─── TEXT BLOCK
Levees Fixed, but City
Still at Risk
October 03, 2005 — By Ted Gregory, Chicago Tribune
NEW ORLEANS — The last of the brown,
festering stew that invaded New Orleans after Hurricanes Katrina and
Rita was being pumped back into the Industrial Canal this weekend.
The breached levees that allowed all that water to rush into the city's
most impoverished and low-lying neighborhoods are fixed. For now.
But two months of hurricane season are ahead, and the temporary fixes
provide New Orleans with less protection than it had before Katrina.
Plans for further levee restoration merely will bring New Orleans the
protection that existed before Katrina, a level that most would contend
came up lacking.
Getting that far will cost taxpayers $1.6 billion.
Going further--protecting New Orleans from another hurricane like
Katrina that packs winds of up to 140 m.p.h.--is a complicated,
multibillion-dollar endeavor that could last decades. And it involves
more than enhancing the earthen, steel and concrete barriers that helped
convert a marshy French settlement into a topographical bowl over the
course of nearly three centuries.
Building taller levees would help. But for starters, that would require
the acquisition of more land for a wider base to accommodate the levees'
height, and years to allow for building the structures in phases to
allow them to naturally settle.
Some U.S. Army Corps of Engineers leaders are urging a look at tidal
gates, retractable floodwalls that would emerge from the levees when a
storm surge threatened. The Corps of Engineers also has pitched a plan
to restore coastal Louisiana, which--with land providing a form of
friction--would slow the nightmarish and powerful churn of hurricanes.
The cost of that plan is estimated at nearly $2 billion.
Regardless of what method engineers come up with, they must contend with
a few natural complications. Most of New Orleans is below sea level, and
it's sinking. In addition, an average of 60 inches of rain falls on the
city every year, about 24 inches more than Chicago receives.
Then there's the human component. Some experts are urging that those
low-lying, waterlogged neighborhoods, home to a population that largely
had nowhere else to live, should be cleared and converted to wetlands
and flood retention areas.
"It's going to be a highly complicated project to sell to people," said
Craig Colten, a geography professor at Louisiana State University and
author of "An Unnatural Metropolis: Wresting New Orleans from Nature,"
published this year.
Other than building the levees to pre-Katrina conditions, no formal
decisions have been made about enhancing New Orleans' hurricane
protection. For now, the Army Corps of Engineers is focusing on cleanup
and restoration. The agency has put together a forensic task force to
examine what failed Aug. 29-30, when Katrina storm surges estimated at
15 feet blew seven breaches in, or simply overtopped levees along the
17th Street, London Avenue and Industrial Canals, three main channels
from Lake Pontchartrain on the city's north side.
Army Col. Duane Gapinski, a West Point graduate based in Rock Island,
Ill., is responsible for ridding the area of surface water and
rebuilding levees to about 10 feet above sea level. He said engineers
have three fundamental theories about what caused the levees to fail,
and three others--one favorite of the media, a conspiracy theory and one
that the engineers like to trot out for fun.
One of the fundamental theories is that the sheer power of the storm
surges in the channels hammered the levees and shoved over the estimated
60 feet of concrete and steel floodwall partially embedded in each earth
levee.
──────
─── PROVIDED INFORMATION
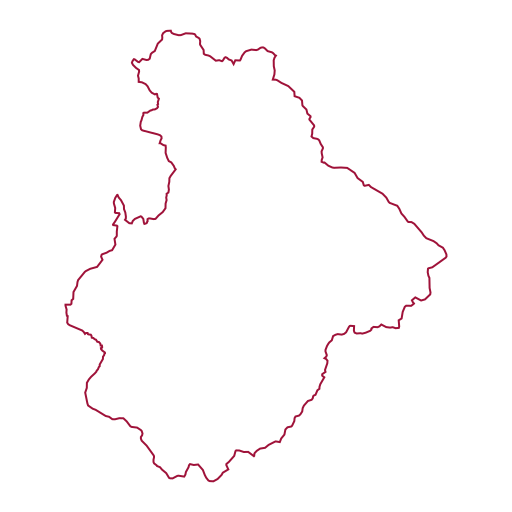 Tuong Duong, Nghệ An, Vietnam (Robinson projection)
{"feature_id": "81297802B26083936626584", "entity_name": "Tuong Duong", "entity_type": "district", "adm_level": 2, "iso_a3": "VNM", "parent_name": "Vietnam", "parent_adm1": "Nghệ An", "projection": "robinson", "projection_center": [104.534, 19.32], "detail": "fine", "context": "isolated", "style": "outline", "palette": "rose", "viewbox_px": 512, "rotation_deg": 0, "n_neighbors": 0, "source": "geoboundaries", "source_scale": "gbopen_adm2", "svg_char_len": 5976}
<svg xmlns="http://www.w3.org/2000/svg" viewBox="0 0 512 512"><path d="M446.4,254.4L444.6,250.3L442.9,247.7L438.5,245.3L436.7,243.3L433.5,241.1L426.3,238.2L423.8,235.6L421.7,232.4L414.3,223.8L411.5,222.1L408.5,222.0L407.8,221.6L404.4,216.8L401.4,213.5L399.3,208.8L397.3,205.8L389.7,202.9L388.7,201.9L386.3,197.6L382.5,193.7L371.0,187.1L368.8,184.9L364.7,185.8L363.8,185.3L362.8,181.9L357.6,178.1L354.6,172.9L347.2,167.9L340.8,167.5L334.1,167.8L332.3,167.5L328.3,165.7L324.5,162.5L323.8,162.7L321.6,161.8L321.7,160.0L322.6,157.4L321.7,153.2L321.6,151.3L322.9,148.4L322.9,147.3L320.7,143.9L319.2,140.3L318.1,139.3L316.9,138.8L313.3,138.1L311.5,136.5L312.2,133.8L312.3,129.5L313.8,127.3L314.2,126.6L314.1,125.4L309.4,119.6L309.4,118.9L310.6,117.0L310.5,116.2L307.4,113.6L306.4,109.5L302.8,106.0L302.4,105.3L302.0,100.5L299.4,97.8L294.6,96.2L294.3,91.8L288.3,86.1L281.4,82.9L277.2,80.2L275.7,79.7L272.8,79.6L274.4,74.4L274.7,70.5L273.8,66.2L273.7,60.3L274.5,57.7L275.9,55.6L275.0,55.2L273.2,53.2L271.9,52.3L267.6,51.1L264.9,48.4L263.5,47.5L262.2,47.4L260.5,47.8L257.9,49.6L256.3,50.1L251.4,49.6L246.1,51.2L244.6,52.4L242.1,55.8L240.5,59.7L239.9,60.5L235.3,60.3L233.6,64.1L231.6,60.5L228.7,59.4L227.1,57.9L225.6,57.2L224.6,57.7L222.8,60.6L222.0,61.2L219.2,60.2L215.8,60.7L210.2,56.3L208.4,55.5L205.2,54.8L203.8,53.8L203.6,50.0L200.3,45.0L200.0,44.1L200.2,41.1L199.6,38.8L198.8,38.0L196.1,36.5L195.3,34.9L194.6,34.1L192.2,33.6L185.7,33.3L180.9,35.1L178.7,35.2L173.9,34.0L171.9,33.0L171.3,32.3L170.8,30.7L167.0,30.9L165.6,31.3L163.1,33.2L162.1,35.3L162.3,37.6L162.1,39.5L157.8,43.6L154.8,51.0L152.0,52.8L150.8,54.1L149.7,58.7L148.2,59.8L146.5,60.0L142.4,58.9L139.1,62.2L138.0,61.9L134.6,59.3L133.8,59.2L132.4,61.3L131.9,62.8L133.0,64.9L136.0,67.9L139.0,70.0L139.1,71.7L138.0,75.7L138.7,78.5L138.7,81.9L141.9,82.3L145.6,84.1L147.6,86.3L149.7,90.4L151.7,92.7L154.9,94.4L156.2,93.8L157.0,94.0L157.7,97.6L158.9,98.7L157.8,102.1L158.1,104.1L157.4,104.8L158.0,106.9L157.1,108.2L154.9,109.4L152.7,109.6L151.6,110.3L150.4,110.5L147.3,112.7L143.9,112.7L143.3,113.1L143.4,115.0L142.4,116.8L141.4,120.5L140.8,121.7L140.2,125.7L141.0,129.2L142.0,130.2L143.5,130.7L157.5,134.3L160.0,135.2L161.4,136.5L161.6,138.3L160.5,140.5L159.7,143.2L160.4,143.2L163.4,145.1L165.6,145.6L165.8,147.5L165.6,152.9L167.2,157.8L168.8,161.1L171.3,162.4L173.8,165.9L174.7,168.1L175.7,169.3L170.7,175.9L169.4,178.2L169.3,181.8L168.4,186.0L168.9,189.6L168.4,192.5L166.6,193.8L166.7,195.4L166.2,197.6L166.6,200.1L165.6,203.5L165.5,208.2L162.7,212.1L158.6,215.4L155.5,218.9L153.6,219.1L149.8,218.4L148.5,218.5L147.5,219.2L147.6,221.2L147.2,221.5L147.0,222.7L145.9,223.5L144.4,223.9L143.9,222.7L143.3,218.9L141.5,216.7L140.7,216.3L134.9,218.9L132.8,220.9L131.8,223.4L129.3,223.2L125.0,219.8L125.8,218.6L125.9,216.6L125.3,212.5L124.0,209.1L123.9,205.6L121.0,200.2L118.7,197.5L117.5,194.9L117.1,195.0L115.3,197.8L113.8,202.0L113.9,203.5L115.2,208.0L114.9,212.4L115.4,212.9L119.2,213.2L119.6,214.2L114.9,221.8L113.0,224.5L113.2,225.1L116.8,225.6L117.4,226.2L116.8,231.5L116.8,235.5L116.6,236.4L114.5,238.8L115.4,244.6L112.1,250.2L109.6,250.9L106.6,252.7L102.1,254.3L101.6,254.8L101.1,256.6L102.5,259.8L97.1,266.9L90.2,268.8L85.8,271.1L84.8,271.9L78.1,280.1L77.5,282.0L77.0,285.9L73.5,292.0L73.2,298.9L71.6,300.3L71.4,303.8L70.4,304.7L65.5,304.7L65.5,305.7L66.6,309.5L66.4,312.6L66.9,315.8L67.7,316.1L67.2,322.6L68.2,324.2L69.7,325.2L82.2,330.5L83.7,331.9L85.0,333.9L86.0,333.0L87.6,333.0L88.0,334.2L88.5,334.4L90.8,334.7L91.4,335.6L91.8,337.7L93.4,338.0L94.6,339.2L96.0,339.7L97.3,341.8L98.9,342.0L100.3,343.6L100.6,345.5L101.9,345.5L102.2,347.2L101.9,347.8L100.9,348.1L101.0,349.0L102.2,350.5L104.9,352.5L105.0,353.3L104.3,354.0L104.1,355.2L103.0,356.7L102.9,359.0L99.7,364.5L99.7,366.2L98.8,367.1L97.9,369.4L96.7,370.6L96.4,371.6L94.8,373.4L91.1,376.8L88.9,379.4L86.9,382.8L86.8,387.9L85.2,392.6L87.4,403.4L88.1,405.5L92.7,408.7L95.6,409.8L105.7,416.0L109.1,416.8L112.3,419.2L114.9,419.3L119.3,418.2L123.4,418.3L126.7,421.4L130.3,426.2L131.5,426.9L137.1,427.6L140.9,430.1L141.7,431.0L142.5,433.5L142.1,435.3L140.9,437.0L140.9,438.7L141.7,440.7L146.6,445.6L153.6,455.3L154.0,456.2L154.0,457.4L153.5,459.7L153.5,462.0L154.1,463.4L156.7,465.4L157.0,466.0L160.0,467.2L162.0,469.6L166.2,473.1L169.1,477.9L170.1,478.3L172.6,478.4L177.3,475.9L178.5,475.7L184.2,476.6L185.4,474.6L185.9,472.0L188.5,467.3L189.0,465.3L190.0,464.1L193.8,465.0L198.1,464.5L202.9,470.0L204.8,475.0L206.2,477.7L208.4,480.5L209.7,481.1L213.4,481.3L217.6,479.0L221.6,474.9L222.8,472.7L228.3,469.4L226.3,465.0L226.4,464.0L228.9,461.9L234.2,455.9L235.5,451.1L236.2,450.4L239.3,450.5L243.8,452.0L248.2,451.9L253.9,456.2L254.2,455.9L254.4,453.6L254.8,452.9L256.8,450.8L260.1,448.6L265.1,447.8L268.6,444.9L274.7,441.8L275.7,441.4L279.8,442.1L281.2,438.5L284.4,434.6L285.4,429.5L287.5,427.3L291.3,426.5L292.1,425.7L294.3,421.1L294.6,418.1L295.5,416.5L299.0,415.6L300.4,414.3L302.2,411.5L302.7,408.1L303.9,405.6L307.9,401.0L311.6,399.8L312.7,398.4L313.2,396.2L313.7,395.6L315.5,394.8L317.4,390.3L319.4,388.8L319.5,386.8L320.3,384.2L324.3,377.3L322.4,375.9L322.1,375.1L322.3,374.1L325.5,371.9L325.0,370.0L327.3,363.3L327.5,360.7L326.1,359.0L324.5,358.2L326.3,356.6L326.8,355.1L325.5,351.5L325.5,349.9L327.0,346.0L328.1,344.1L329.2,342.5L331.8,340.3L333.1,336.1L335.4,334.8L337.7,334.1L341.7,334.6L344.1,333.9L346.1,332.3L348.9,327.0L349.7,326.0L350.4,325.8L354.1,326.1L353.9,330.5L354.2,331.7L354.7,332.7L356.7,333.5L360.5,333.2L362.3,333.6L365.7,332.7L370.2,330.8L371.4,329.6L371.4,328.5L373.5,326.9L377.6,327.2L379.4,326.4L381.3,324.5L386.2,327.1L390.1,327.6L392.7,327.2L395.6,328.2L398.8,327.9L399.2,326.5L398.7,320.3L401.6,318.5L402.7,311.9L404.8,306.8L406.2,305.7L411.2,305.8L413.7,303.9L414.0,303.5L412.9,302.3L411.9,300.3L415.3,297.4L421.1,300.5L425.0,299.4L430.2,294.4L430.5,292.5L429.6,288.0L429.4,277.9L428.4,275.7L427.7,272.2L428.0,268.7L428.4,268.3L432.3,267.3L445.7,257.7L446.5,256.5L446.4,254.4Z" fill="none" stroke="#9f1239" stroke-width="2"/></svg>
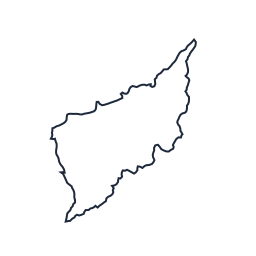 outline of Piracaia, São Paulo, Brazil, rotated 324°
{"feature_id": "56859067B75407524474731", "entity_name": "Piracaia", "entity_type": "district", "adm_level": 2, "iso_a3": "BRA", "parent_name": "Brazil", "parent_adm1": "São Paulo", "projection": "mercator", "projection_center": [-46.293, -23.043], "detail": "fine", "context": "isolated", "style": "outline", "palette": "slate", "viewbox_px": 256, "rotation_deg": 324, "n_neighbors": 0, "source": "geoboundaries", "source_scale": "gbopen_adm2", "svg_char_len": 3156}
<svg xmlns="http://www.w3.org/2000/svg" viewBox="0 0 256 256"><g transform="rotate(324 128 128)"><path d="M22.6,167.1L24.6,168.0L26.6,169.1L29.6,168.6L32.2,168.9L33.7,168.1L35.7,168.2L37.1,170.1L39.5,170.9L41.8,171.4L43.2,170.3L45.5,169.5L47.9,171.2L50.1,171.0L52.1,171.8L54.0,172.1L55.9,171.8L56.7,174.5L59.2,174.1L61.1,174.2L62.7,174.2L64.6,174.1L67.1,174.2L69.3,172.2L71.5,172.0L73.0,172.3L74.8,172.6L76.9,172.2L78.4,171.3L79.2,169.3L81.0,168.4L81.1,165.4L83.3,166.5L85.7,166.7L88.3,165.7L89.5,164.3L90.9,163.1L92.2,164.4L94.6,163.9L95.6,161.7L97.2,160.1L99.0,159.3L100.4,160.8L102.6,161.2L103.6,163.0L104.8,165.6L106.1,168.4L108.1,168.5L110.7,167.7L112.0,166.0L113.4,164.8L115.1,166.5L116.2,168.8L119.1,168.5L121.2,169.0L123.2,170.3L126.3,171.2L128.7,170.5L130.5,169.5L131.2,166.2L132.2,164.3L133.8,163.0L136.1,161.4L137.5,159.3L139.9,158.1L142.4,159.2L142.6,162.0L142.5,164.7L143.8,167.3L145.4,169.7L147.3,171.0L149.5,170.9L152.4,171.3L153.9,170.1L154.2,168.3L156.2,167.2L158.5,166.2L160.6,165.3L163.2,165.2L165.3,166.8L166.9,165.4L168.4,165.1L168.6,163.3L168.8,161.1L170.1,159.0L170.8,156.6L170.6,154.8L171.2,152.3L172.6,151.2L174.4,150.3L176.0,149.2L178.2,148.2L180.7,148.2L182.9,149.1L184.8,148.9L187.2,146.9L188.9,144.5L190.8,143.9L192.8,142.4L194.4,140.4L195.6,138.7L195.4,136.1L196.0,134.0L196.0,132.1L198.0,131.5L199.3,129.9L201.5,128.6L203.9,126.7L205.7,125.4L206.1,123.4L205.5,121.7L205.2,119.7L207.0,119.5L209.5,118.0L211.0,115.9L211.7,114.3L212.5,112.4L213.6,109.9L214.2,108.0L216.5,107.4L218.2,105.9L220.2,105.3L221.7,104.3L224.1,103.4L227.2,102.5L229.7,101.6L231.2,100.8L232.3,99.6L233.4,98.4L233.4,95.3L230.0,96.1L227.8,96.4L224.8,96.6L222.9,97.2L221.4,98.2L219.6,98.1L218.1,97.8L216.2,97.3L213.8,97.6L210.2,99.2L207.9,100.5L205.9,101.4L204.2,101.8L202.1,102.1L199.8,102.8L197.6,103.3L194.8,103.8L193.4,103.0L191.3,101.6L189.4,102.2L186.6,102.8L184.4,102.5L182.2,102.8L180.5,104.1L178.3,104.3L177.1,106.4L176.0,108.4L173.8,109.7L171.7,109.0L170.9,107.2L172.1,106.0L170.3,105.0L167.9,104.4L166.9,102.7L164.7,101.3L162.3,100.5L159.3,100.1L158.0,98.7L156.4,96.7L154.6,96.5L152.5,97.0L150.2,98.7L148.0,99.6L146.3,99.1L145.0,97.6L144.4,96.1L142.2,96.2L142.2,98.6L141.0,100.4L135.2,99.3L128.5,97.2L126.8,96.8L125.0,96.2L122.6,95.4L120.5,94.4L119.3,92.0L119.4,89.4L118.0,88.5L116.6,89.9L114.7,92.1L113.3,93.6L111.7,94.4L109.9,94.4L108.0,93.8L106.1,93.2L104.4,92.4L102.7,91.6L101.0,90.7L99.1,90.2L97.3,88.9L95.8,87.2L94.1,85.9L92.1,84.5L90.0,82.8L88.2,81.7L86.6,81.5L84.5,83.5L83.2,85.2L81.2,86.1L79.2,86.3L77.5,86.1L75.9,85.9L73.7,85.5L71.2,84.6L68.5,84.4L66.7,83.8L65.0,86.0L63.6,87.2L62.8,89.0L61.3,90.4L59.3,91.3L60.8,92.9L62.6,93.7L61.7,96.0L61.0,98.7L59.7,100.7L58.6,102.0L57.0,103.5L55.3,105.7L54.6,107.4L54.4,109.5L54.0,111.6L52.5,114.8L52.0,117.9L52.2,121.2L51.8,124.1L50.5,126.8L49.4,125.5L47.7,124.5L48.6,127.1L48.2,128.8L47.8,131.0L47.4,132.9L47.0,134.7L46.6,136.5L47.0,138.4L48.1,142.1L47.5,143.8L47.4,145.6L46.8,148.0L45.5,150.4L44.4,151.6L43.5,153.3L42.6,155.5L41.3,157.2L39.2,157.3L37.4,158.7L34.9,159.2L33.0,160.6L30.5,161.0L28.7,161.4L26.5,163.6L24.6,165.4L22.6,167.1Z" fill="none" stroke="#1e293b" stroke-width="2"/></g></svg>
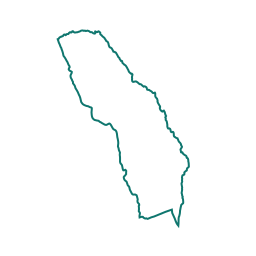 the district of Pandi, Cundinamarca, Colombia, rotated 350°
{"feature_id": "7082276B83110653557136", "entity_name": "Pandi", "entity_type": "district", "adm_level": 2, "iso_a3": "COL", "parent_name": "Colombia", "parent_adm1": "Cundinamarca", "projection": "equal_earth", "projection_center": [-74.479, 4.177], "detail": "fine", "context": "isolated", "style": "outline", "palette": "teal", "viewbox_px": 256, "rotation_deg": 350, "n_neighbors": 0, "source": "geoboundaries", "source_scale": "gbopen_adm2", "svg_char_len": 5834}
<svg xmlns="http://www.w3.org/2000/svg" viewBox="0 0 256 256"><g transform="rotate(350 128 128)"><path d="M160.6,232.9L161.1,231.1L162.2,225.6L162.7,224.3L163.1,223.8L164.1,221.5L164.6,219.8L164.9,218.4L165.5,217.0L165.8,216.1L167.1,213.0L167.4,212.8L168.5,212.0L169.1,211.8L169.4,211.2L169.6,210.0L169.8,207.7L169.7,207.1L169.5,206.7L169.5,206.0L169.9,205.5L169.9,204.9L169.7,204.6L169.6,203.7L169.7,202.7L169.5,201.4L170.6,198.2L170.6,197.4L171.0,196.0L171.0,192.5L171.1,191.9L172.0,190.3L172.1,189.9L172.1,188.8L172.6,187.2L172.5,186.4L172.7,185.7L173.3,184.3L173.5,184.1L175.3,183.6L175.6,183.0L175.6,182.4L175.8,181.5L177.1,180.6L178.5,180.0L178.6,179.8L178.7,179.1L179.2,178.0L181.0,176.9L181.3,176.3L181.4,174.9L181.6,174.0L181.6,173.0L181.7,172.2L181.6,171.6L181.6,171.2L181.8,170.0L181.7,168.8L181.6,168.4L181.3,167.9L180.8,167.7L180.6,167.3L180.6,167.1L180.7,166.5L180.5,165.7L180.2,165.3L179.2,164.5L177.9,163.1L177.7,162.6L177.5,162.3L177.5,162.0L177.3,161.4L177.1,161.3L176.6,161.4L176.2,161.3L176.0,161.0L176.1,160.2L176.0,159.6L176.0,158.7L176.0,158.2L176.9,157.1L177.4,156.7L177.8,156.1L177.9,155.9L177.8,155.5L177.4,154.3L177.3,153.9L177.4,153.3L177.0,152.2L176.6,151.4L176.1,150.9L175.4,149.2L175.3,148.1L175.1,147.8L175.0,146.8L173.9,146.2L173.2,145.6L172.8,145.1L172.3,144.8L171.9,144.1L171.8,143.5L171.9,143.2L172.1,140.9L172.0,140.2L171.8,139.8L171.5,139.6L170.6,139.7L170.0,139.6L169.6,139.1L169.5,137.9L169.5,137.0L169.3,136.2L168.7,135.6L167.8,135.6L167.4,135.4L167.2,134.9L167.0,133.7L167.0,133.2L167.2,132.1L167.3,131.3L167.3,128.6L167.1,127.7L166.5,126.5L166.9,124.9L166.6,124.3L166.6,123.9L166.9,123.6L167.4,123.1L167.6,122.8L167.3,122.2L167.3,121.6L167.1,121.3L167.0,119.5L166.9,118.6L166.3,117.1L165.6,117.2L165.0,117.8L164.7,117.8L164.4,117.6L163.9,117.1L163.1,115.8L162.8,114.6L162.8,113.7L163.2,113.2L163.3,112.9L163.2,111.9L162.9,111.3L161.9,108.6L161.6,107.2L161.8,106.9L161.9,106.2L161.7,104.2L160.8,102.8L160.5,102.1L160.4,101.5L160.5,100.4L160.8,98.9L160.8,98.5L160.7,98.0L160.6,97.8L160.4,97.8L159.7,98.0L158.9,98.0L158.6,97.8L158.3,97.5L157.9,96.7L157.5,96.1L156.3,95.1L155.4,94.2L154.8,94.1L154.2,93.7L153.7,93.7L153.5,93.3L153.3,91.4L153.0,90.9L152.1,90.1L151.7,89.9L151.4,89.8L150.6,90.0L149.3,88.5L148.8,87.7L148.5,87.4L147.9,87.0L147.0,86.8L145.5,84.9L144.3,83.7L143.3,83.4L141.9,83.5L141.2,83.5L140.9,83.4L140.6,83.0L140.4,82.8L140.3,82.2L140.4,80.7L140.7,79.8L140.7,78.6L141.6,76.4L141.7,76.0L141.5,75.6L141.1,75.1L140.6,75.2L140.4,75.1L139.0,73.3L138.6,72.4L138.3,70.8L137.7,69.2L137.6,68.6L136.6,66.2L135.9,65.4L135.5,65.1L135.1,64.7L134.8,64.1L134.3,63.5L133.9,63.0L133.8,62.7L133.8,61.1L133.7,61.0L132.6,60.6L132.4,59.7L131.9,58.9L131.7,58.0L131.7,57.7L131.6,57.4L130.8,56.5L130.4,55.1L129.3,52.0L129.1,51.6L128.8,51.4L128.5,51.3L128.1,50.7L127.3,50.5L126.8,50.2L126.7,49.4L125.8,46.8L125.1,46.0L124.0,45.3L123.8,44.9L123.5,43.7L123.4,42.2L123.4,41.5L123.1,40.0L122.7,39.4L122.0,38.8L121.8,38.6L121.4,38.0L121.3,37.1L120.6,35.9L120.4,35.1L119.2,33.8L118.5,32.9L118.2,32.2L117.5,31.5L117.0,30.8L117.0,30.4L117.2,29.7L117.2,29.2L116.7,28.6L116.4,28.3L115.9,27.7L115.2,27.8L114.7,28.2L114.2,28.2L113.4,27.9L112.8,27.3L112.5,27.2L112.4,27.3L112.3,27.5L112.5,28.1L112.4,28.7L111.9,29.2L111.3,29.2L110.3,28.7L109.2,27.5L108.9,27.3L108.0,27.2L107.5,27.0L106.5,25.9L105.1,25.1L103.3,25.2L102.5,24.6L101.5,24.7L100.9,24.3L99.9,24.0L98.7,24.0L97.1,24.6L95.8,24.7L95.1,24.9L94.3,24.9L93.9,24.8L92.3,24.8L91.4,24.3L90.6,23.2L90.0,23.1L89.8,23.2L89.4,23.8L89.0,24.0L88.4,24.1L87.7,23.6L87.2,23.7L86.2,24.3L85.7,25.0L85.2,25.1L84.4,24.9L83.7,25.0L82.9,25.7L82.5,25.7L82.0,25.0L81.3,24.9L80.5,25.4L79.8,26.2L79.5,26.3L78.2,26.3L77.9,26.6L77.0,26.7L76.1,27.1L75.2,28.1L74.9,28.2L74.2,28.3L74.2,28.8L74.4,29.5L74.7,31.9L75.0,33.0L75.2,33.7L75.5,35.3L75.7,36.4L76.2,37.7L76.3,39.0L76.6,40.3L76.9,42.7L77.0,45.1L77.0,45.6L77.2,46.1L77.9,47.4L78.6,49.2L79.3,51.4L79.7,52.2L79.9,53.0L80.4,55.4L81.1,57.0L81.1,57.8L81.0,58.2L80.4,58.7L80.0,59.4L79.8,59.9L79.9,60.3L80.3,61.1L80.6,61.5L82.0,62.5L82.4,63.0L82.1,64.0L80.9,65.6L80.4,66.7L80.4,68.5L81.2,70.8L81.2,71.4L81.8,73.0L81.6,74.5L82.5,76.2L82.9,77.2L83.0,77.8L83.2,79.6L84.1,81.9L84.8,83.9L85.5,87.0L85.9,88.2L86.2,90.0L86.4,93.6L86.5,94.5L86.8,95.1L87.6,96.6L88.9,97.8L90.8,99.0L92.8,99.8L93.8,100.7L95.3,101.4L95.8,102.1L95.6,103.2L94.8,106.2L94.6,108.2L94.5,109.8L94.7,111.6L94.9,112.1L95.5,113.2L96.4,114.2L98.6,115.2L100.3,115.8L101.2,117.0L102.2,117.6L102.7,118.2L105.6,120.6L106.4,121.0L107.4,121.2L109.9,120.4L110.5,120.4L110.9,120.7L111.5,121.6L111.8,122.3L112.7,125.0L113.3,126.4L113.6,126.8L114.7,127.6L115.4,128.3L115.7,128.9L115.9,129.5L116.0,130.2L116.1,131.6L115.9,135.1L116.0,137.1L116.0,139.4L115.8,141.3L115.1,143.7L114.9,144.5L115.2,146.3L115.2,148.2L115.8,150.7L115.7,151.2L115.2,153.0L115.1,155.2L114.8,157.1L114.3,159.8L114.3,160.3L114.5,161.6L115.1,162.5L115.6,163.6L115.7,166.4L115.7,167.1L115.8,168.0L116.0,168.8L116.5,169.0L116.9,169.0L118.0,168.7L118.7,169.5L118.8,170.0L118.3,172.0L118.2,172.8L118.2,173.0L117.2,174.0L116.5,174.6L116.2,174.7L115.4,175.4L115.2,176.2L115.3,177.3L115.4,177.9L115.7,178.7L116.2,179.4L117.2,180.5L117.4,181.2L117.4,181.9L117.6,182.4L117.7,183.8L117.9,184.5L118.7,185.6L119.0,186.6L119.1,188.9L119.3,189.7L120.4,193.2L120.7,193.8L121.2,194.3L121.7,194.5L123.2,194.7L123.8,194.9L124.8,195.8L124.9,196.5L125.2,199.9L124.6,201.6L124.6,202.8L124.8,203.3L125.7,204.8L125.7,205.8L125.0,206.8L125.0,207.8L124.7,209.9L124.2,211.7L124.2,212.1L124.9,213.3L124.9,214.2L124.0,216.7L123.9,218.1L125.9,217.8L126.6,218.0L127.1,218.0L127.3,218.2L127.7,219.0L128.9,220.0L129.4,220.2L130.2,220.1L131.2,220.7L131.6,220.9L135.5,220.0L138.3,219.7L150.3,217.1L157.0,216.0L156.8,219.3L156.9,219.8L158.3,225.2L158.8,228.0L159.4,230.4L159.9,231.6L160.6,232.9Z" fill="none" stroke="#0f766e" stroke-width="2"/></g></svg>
──────
• REQUIRED TASK 1:
Answer from the New Orleans levee article:
(a) What will it cost taxpayers to restore the levees to pre-Katrina protection?
(b) On average, how much rain falls on New Orleans each year?
(c) Who is responsible for removing the surface water and rebuilding the levees?
• REQUIRED TASK 2: Please carry on with the New Orleans levee article from the point where it stops.

• WRITTEN REPLY 1:
(a) $1.6 billion
(b) 60 inches
(c) Army Col. Duane Gapinski

• WRITTEN REPLY 2:
Another theory holds that storm surge water flowed over the floodwall,
cascaded down the other side and scoured the base of the levee, causing
the wall to fall. The third is that downward pressure forced a column of
water through the floor of the canals and the water came up on the other
side. The water then loosened base material from the levees and their
embedded steel "sheet piles," causing the floodwalls to topple.
But Gapinski and other corps officials have been getting questions on
other theories. The media favorite? A runaway barge gashed the
Industrial Canal wall. Gapinski noted that no such gash was found.
Significant scouring on the backside of the levee was.
The conspiracy theory? That New Orleans' leaders orchestrated breaches
that brought water into the impoverished neighborhoods to spare flooding
in the city's white, more exclusive neighborhoods. Brig. Gen. Robert
Crear, overseeing the corps recovery effort in New Orleans, said he has
seen no evidence of that.
And, the joke: Somebody got a snapshot of an alligator swimming along
the breach at the 17th Street Canal. Gapinski and his crew joke that the
critter chewed the gouge through that levee.
That tale may be another twist in the lore of levees, which have been a
part of New Orleans since the French started building them in 1719. Less
than a decade later, a colonial law required all property owners to
build levees along the front of their property.
When Louisiana became a state in 1812, levees extended about 130 miles
on the east bank of the Mississippi from New Orleans, and about 200
miles on the west bank, said Colten, the LSU geography professor.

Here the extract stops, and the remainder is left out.